Start of Raw data

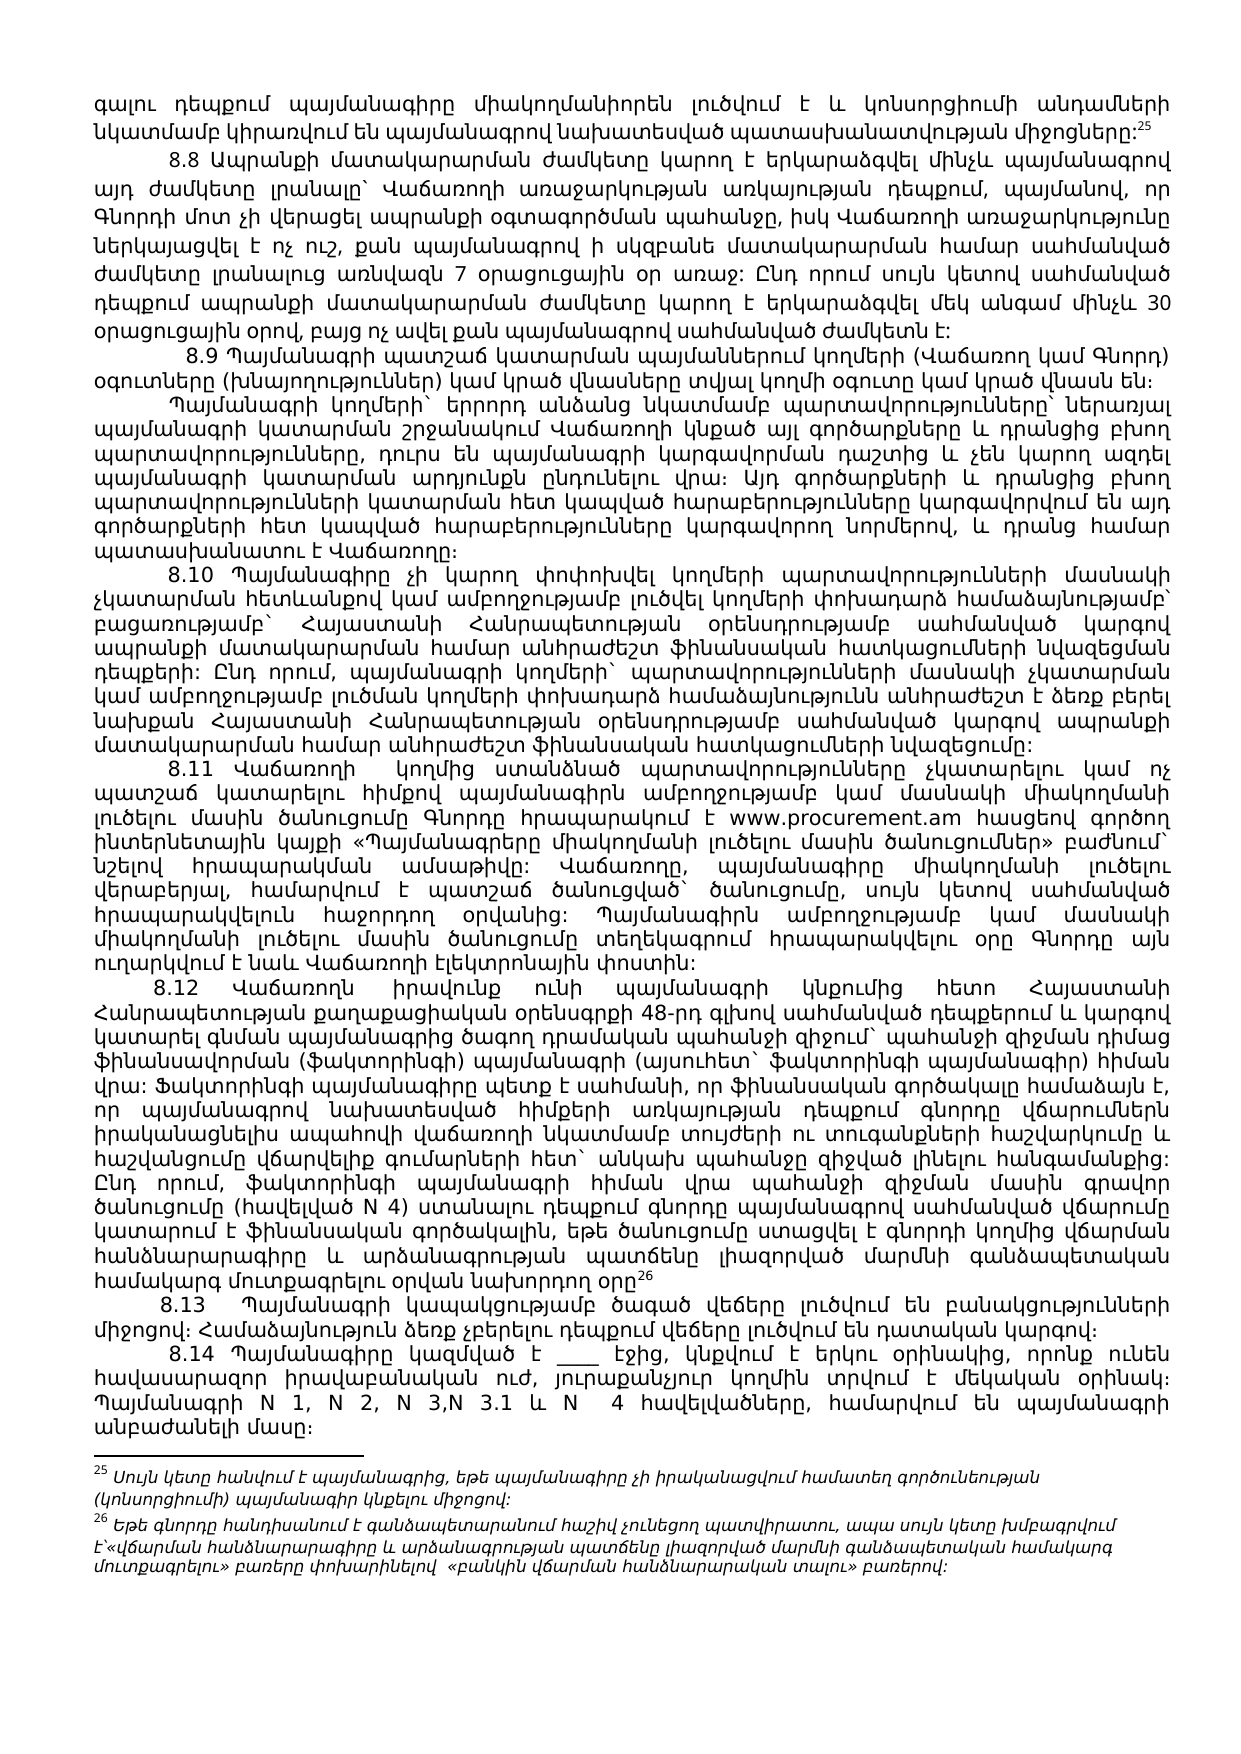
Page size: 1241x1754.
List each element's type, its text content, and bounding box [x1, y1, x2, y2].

text 8.14 Պայմանագիրը կազմված է ____ էջից, կնքվում է երկու օրինակից, որոնք ունեն հավասարազոր իրավաբանական ուժ, յուրաքանչյուր կողմին տրվում է մեկական օրինակ։ Պայմանագրի N 1, N 2, N 3,N 3.1 և N 4 հավելվածները, համարվում են պայմանագրի անբաժանելի մասը։ [94, 1342, 1171, 1439]
text 8.11 Վաճառողի կողմից ստանձնած պարտավորությունները չկատարելու կամ ոչ պատշաճ կատարելու հիմքով պայմանագիրն ամբողջությամբ կամ մասնակի միակողմանի լուծելու մասին ծանուցումը Գնորդը հրապարակում է www.procurement.am հասցեով գործող ինտերնետային կայքի «Պայմանագրերը միակողմանի լուծելու մասին ծանուցումներ» բաժնում` նշելով հրապարակման ամսաթիվը: Վաճառողը, պայմանագիրը միակողմանի լուծելու վերաբերյալ, համարվում է պատշաճ ծանուցված` ծանուցումը, սույն կետով սահմանված հրապարակվելուն հաջորդող օրվանից: Պայմանագիրն ամբողջությամբ կամ մասնակի միակողմանի լուծելու մասին ծանուցումը տեղեկագրում հրապարակվելու օրը Գնորդը այն ուղարկվում է նաև Վաճառողի էլեկտրոնային փոստին: [94, 757, 1171, 976]
text 8.13 Պայմանագրի կապակցությամբ ծագած վեճերը լուծվում են բանակցությունների միջոցով։ Համաձայնություն ձեռք չբերելու դեպքում վեճերը լուծվում են դատական կարգով։ [94, 1293, 1171, 1342]
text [94, 89, 1171, 146]
text 8.10 Պայմանագիրը չի կարող փոփոխվել կողմերի պարտավորությունների մասնակի չկատարման հետևանքով կամ ամբողջությամբ լուծվել կողմերի փոխադարձ համաձայնությամբ՝ բացառությամբ` Հայաստանի Հանրապետության օրենսդրությամբ սահմանված կարգով ապրանքի մատակարարման համար անհրաժեշտ ֆինանսական հատկացումների նվազեցման դեպքերի: Ընդ որում, պայմանագրի կողմերի` պարտավորությունների մասնակի չկատարման կամ ամբողջությամբ լուծման կողմերի փոխադարձ համաձայնությունն անհրաժեշտ է ձեռք բերել նախքան Հայաստանի Հանրապետության օրենսդրությամբ սահմանված կարգով ապրանքի մատակարարման համար անհրաժեշտ ֆինանսական հատկացումների նվազեցումը: [94, 563, 1171, 757]
text 8.12 Վաճառողն իրավունք ունի պայմանագրի կնքումից հետո Հայաստանի Հանրապետության քաղաքացիական օրենսգրքի 48-րդ գլխով սահմանված դեպքերում և կարգով կատարել գնման պայմանագրից ծագող դրամական պահանջի զիջում` պահանջի զիջման դիմաց ֆինանսավորման (ֆակտորինգի) պայմանագրի (այսուհետ` ֆակտորինգի պայմանագիր) հիման վրա: Ֆակտորինգի պայմանագիրը պետք է սահմանի, որ ֆինանսական գործակալը համաձայն է, որ պայմանագրով նախատեսված հիմքերի առկայության դեպքում գնորդը վճարումներն իրականացնելիս ապահովի վաճառողի նկատմամբ տույժերի ու տուգանքների հաշվարկումը և հաշվանցումը վճարվելիք գումարների հետ` անկախ պահանջը զիջված լինելու հանգամանքից: Ընդ որում, ֆակտորինգի պայմանագրի հիման վրա պահանջի զիջման մասին գրավոր ծանուցումը (հավելված N 4) ստանալու դեպքում գնորդը պայմանագրով սահմանված վճարումը կատարում է ֆինանսական գործակալին, եթե ծանուցումը ստացվել է գնորդի կողմից վճարման հանձնարարագիրը և արձանագրության պատճենը լիազորված մարմնի գանձապետական համակարգ մուտքագրելու օրվան նախորդող օրը [94, 976, 1171, 1293]
text 8.8 Ապրանքի մատակարարման ժամկետը կարող է երկարաձգվել մինչև պայմանագրով այդ ժամկետը լրանալը` Վաճառողի առաջարկության առկայության դեպքում, պայմանով, որ Գնորդի մոտ չի վերացել ապրանքի օգտագործման պահանջը, իսկ Վաճառողի առաջարկությունը ներկայացվել է ոչ ուշ, քան պայմանագրով ի սկզբանե մատակարարման համար սահմանված ժամկետը լրանալուց առնվազն 7 օրացուցային օր առաջ: Ընդ որում սույն կետով սահմանված դեպքում ապրանքի մատակարարման ժամկետը կարող է երկարաձգվել մեկ անգամ մինչև 30 օրացուցային օրով, բայց ոչ ավել քան պայմանագրով սահմանված ժամկետն է: [94, 146, 1171, 344]
text Պայմանագրի կողմերի` երրորդ անձանց նկատմամբ պարտավորությունները՝ ներառյալ պայմանագրի կատարման շրջանակում Վաճառողի կնքած այլ գործարքները և դրանցից բխող պարտավորությունները, դուրս են պայմանագրի կարգավորման դաշտից և չեն կարող ազդել պայմանագրի կատարման արդյունքն ընդունելու վրա։ Այդ գործարքների և դրանցից բխող պարտավորությունների կատարման հետ կապված հարաբերությունները կարգավորվում են այդ գործարքների հետ կապված հարաբերությունները կարգավորող նորմերով, և դրանց համար պատասխանատու է Վաճառողը։ [94, 393, 1171, 563]
text 8.9 Պայմանագրի պատշաճ կատարման պայմաններում կողմերի (Վաճառող կամ Գնորդ) օգուտները (խնայողություններ) կամ կրած վնասները տվյալ կողմի օգուտը կամ կրած վնասն են։ [94, 344, 1171, 393]
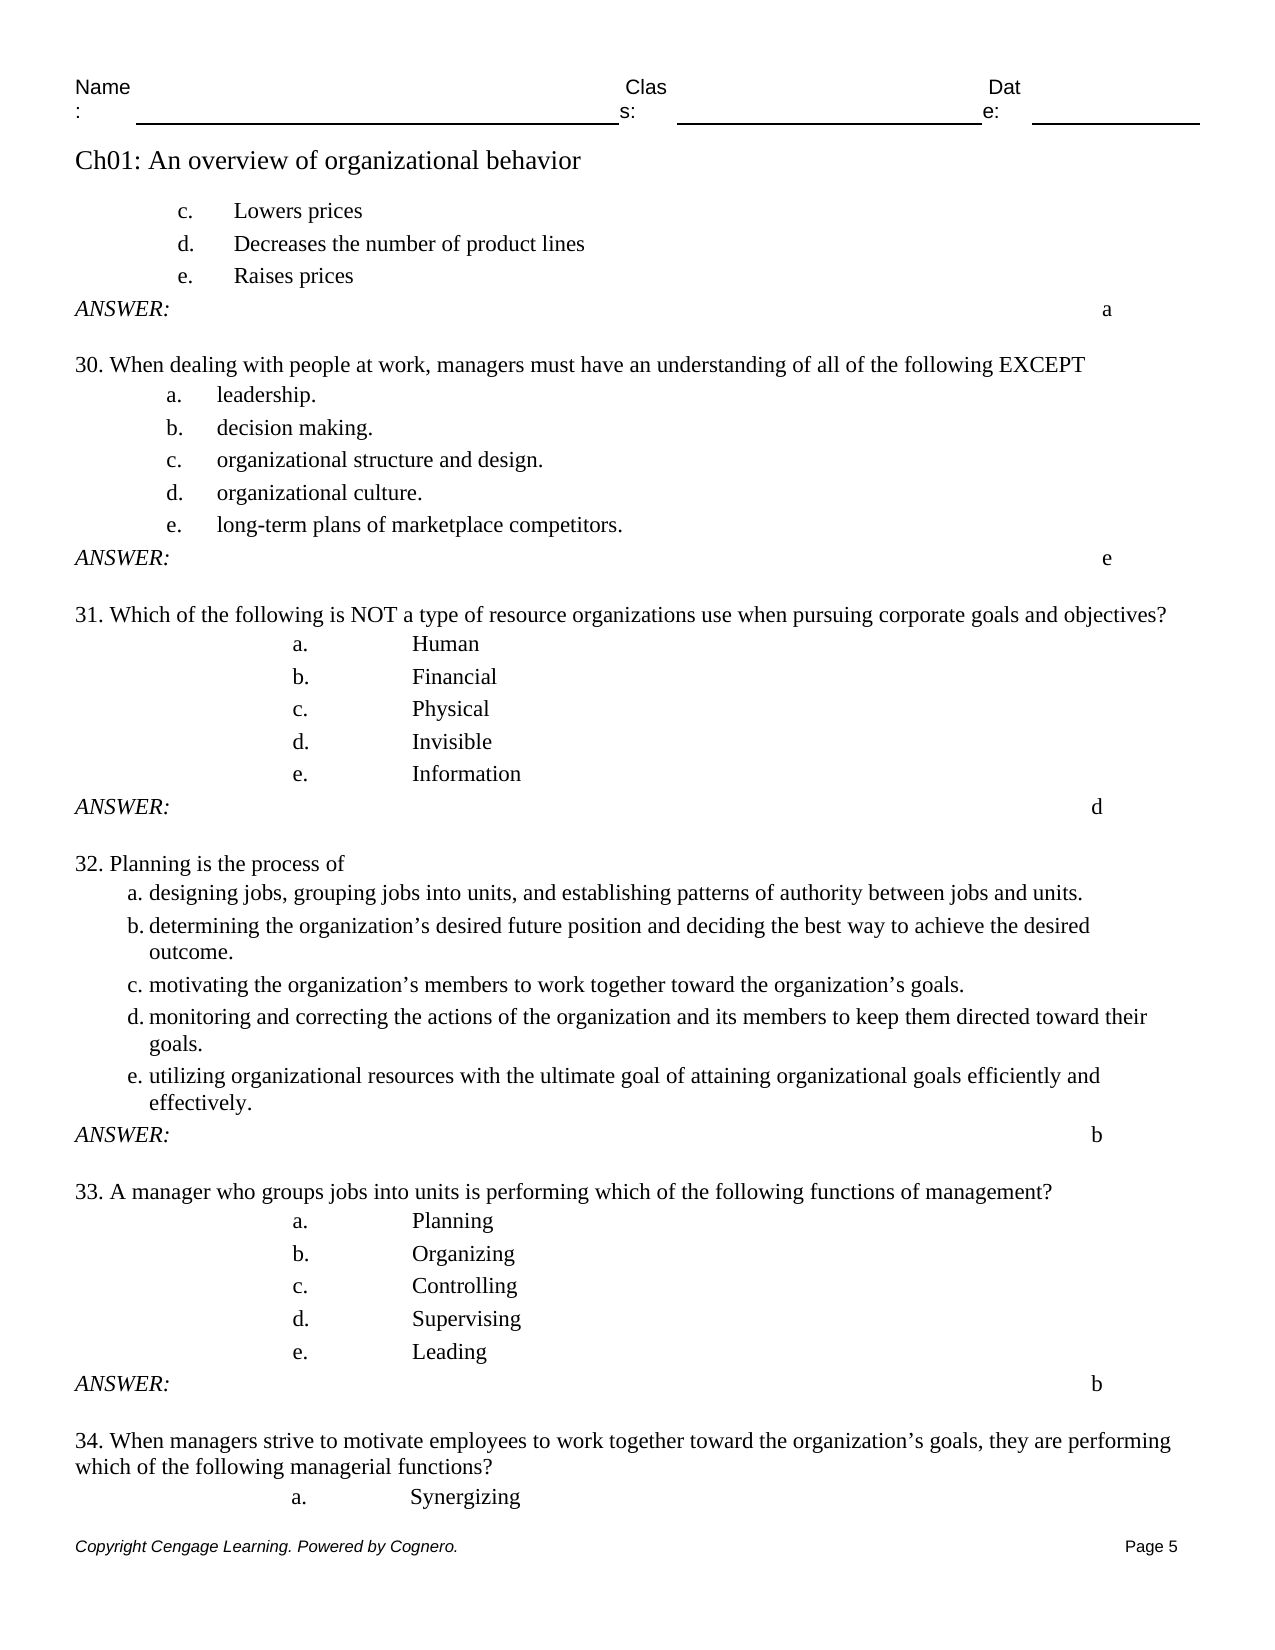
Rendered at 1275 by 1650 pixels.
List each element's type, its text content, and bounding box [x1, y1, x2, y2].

table_header 33. A manager who groups jobs into units is performing which of the following functions of management? [75, 1178, 1200, 1400]
table_header 30. When dealing with people at work, managers must have an understanding of all of the following EXCEPT [75, 352, 1200, 574]
table_header 31. Which of the following is NOT a type of resource organizations use when pursuing corporate goals and objectives? [75, 601, 1200, 823]
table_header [75, 1427, 1200, 1512]
table_header 32. Planning is the process of [75, 850, 1200, 1151]
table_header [75, 194, 1200, 324]
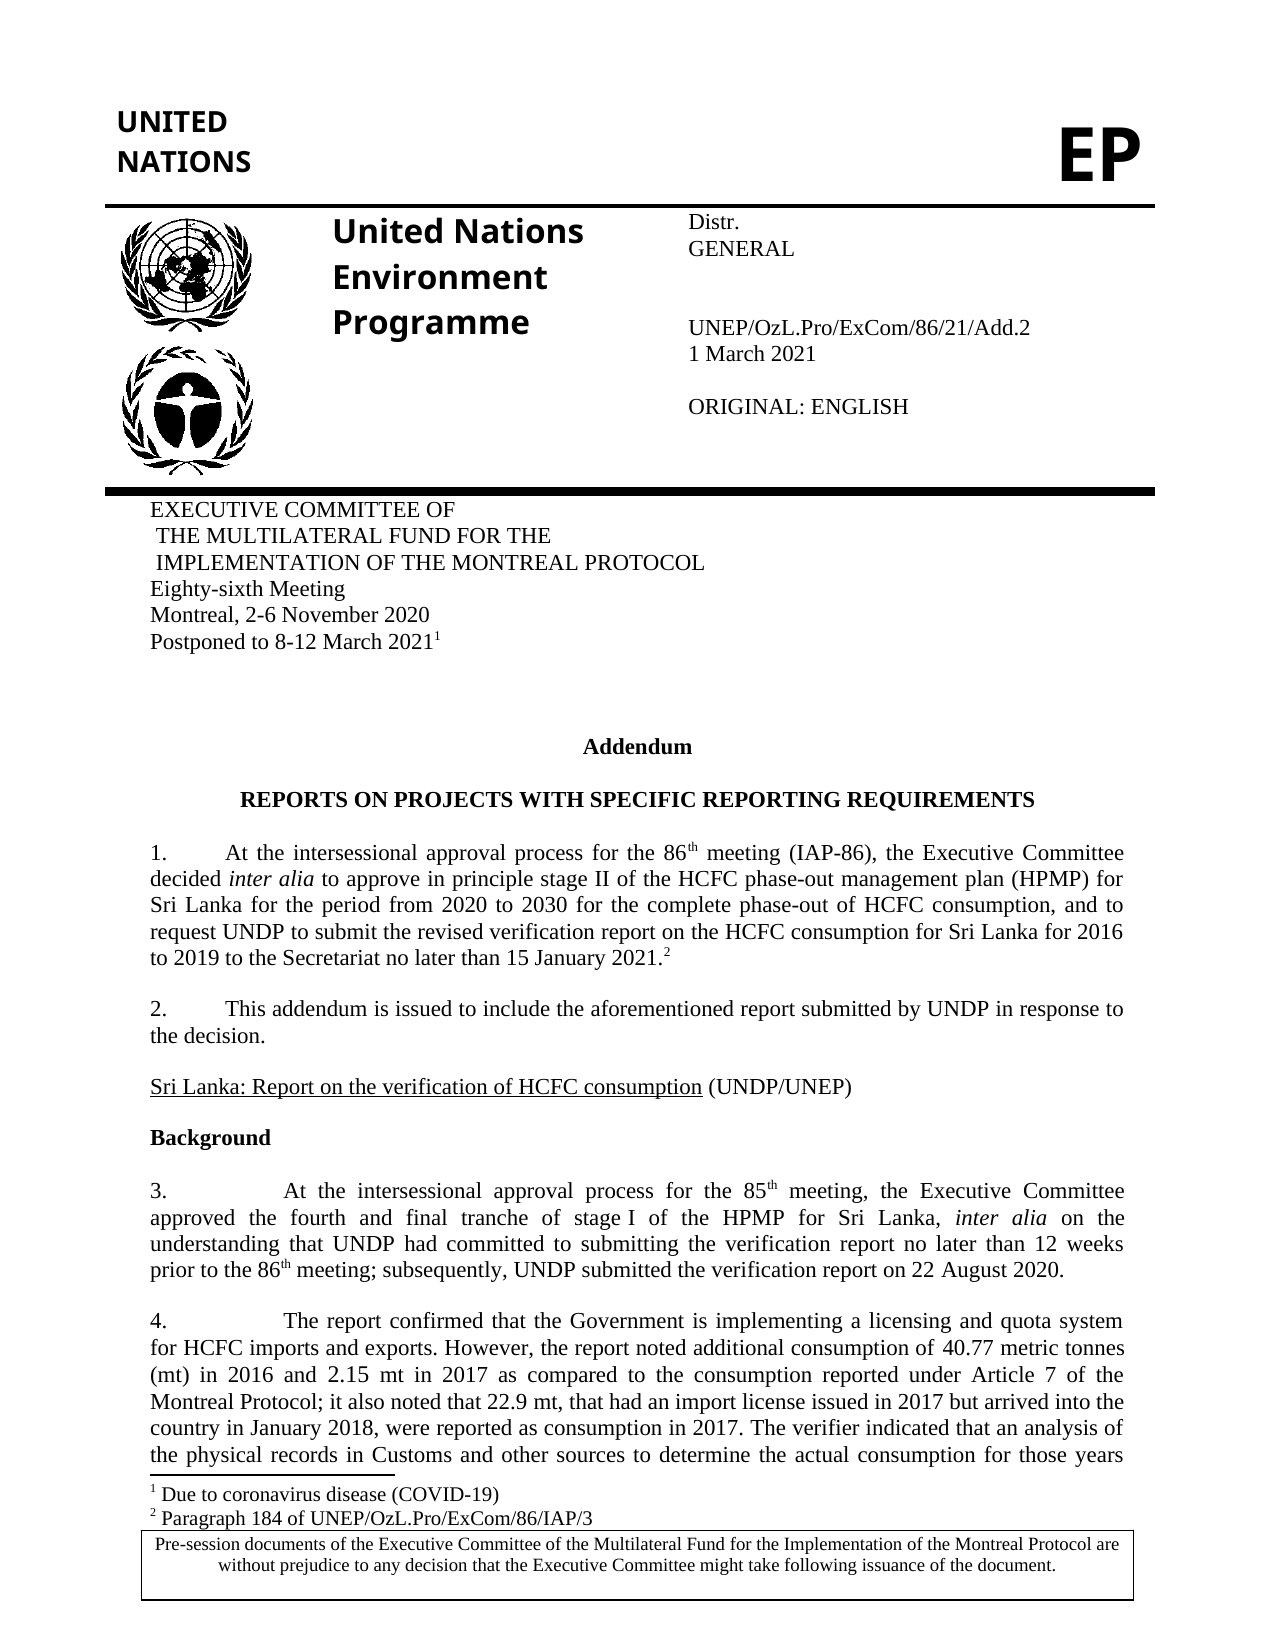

End of Raw data

Could you reproduce the records above exactly, leaving out the pictures?

Output of the task —
Page size: 1241x1754.
List each element's type, its text content, and bounding box [x1, y1, x2, y2].

text 8.14 Պայմանագիրը կազմված է ____ էջից, կնքվում է երկու օրինակից, որոնք ունեն հավասարազոր իրավաբանական ուժ, յուրաքանչյուր կողմին տրվում է մեկական օրինակ։ Պայմանագրի N 1, N 2, N 3,N 3.1 և N 4 հավելվածները, համարվում են պայմանագրի անբաժանելի մասը։ [94, 1342, 1171, 1439]
text 8.11 Վաճառողի կողմից ստանձնած պարտավորությունները չկատարելու կամ ոչ պատշաճ կատարելու հիմքով պայմանագիրն ամբողջությամբ կամ մասնակի միակողմանի լուծելու մասին ծանուցումը Գնորդը հրապարակում է www.procurement.am հասցեով գործող ինտերնետային կայքի «Պայմանագրերը միակողմանի լուծելու մասին ծանուցումներ» բաժնում` նշելով հրապարակման ամսաթիվը: Վաճառողը, պայմանագիրը միակողմանի լուծելու վերաբերյալ, համարվում է պատշաճ ծանուցված` ծանուցումը, սույն կետով սահմանված հրապարակվելուն հաջորդող օրվանից: Պայմանագիրն ամբողջությամբ կամ մասնակի միակողմանի լուծելու մասին ծանուցումը տեղեկագրում հրապարակվելու օրը Գնորդը այն ուղարկվում է նաև Վաճառողի էլեկտրոնային փոստին: [94, 757, 1171, 976]
text 8.13 Պայմանագրի կապակցությամբ ծագած վեճերը լուծվում են բանակցությունների միջոցով։ Համաձայնություն ձեռք չբերելու դեպքում վեճերը լուծվում են դատական կարգով։ [94, 1293, 1171, 1342]
text [94, 89, 1171, 146]
text 8.10 Պայմանագիրը չի կարող փոփոխվել կողմերի պարտավորությունների մասնակի չկատարման հետևանքով կամ ամբողջությամբ լուծվել կողմերի փոխադարձ համաձայնությամբ՝ բացառությամբ` Հայաստանի Հանրապետության օրենսդրությամբ սահմանված կարգով ապրանքի մատակարարման համար անհրաժեշտ ֆինանսական հատկացումների նվազեցման դեպքերի: Ընդ որում, պայմանագրի կողմերի` պարտավորությունների մասնակի չկատարման կամ ամբողջությամբ լուծման կողմերի փոխադարձ համաձայնությունն անհրաժեշտ է ձեռք բերել նախքան Հայաստանի Հանրապետության օրենսդրությամբ սահմանված կարգով ապրանքի մատակարարման համար անհրաժեշտ ֆինանսական հատկացումների նվազեցումը: [94, 563, 1171, 757]
text 8.12 Վաճառողն իրավունք ունի պայմանագրի կնքումից հետո Հայաստանի Հանրապետության քաղաքացիական օրենսգրքի 48-րդ գլխով սահմանված դեպքերում և կարգով կատարել գնման պայմանագրից ծագող դրամական պահանջի զիջում` պահանջի զիջման դիմաց ֆինանսավորման (ֆակտորինգի) պայմանագրի (այսուհետ` ֆակտորինգի պայմանագիր) հիման վրա: Ֆակտորինգի պայմանագիրը պետք է սահմանի, որ ֆինանսական գործակալը համաձայն է, որ պայմանագրով նախատեսված հիմքերի առկայության դեպքում գնորդը վճարումներն իրականացնելիս ապահովի վաճառողի նկատմամբ տույժերի ու տուգանքների հաշվարկումը և հաշվանցումը վճարվելիք գումարների հետ` անկախ պահանջը զիջված լինելու հանգամանքից: Ընդ որում, ֆակտորինգի պայմանագրի հիման վրա պահանջի զիջման մասին գրավոր ծանուցումը (հավելված N 4) ստանալու դեպքում գնորդը պայմանագրով սահմանված վճարումը կատարում է ֆինանսական գործակալին, եթե ծանուցումը ստացվել է գնորդի կողմից վճարման հանձնարարագիրը և արձանագրության պատճենը լիազորված մարմնի գանձապետական համակարգ մուտքագրելու օրվան նախորդող օրը [94, 976, 1171, 1293]
text 8.8 Ապրանքի մատակարարման ժամկետը կարող է երկարաձգվել մինչև պայմանագրով այդ ժամկետը լրանալը` Վաճառողի առաջարկության առկայության դեպքում, պայմանով, որ Գնորդի մոտ չի վերացել ապրանքի օգտագործման պահանջը, իսկ Վաճառողի առաջարկությունը ներկայացվել է ոչ ուշ, քան պայմանագրով ի սկզբանե մատակարարման համար սահմանված ժամկետը լրանալուց առնվազն 7 օրացուցային օր առաջ: Ընդ որում սույն կետով սահմանված դեպքում ապրանքի մատակարարման ժամկետը կարող է երկարաձգվել մեկ անգամ մինչև 30 օրացուցային օրով, բայց ոչ ավել քան պայմանագրով սահմանված ժամկետն է: [94, 146, 1171, 344]
text Պայմանագրի կողմերի` երրորդ անձանց նկատմամբ պարտավորությունները՝ ներառյալ պայմանագրի կատարման շրջանակում Վաճառողի կնքած այլ գործարքները և դրանցից բխող պարտավորությունները, դուրս են պայմանագրի կարգավորման դաշտից և չեն կարող ազդել պայմանագրի կատարման արդյունքն ընդունելու վրա։ Այդ գործարքների և դրանցից բխող պարտավորությունների կատարման հետ կապված հարաբերությունները կարգավորվում են այդ գործարքների հետ կապված հարաբերությունները կարգավորող նորմերով, և դրանց համար պատասխանատու է Վաճառողը։ [94, 393, 1171, 563]
text 8.9 Պայմանագրի պատշաճ կատարման պայմաններում կողմերի (Վաճառող կամ Գնորդ) օգուտները (խնայողություններ) կամ կրած վնասները տվյալ կողմի օգուտը կամ կրած վնասն են։ [94, 344, 1171, 393]
Rendered at 1275 by 1650 pixels.
List each element's type, its text content, and bounding box [x1, y1, x2, y2].

table_header 33. A manager who groups jobs into units is performing which of the following functions of management? [75, 1178, 1200, 1400]
table_header 30. When dealing with people at work, managers must have an understanding of all of the following EXCEPT [75, 352, 1200, 574]
table_header 31. Which of the following is NOT a type of resource organizations use when pursuing corporate goals and objectives? [75, 601, 1200, 823]
table_header [75, 1427, 1200, 1512]
table_header 32. Planning is the process of [75, 850, 1200, 1151]
table_header [75, 194, 1200, 324]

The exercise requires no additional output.